Generic Few Shot Prompts

  • Giving it generic few shot prompts that weren't directly their theory actually improve outputs slightly more than giving it direct theory-of-mind examples.
  • This opens the door to the first of the five ways the speaker anticipates Smart GPT getting even smarter.

Improving GPT-4: Five Avenues of Improvement

In this section, the speaker discusses five ways to improve GPT-4.

Council of Advisors

  • The speaker suggests creating a council of advisors with different areas of expertise, such as mathematicians and philosophers, to extract more hidden expertise from GPD4.
  • This could potentially edge the results a few percent higher.

Optimizing Prompts

  • The speaker suggests experimenting with longer dialogues and different experts to optimize prompts.
  • This is the third avenue of improvement that the speaker envisages.
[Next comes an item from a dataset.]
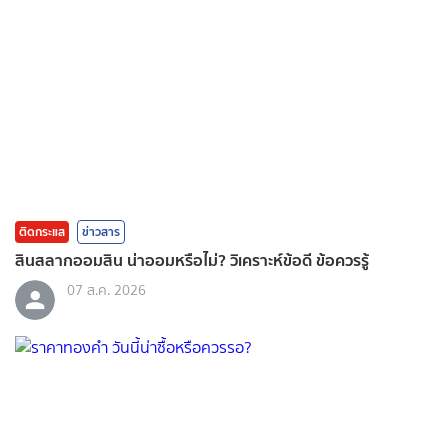
ติดกระแส
ข่าวสาร
สินสลากออมสิน น่าออมหรือไม่? วิเคราะห์ข้อดี ข้อควรรู้
07 ส.ค. 2026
Experimenting with Different Temperatures

  • The speaker suggests experimenting with different temperatures in GPT4.
  • A lower temperature makes the model more conservative while a higher one makes it more creative.
  • Experimenting with a higher temperature could produce a more diverse range of outputs at this stage.

Integrating APIs for Character Counting Calculators and Code Interpreters

  • The speaker suggests integrating APIs for character counting calculators, code interpreters, etc., to push the results still higher.
  • Basic tool integration would push the results noticeably better.

Conclusion

The speaker concludes by stating that he has been following AI news and is determined to make improvements in GPT4. He believes that if models like this one officially exceed what OpenAI talked about in their technical war, it would reveal quite a few things. First, OpenAI isn't even aware of the full capabilities of its own model. Second, they need to do far more proper testing of their models before they release them. Finally, he encourages anyone who has access to GC4 API key or is an expert in benchmarking systems like GC4 to reach out to him.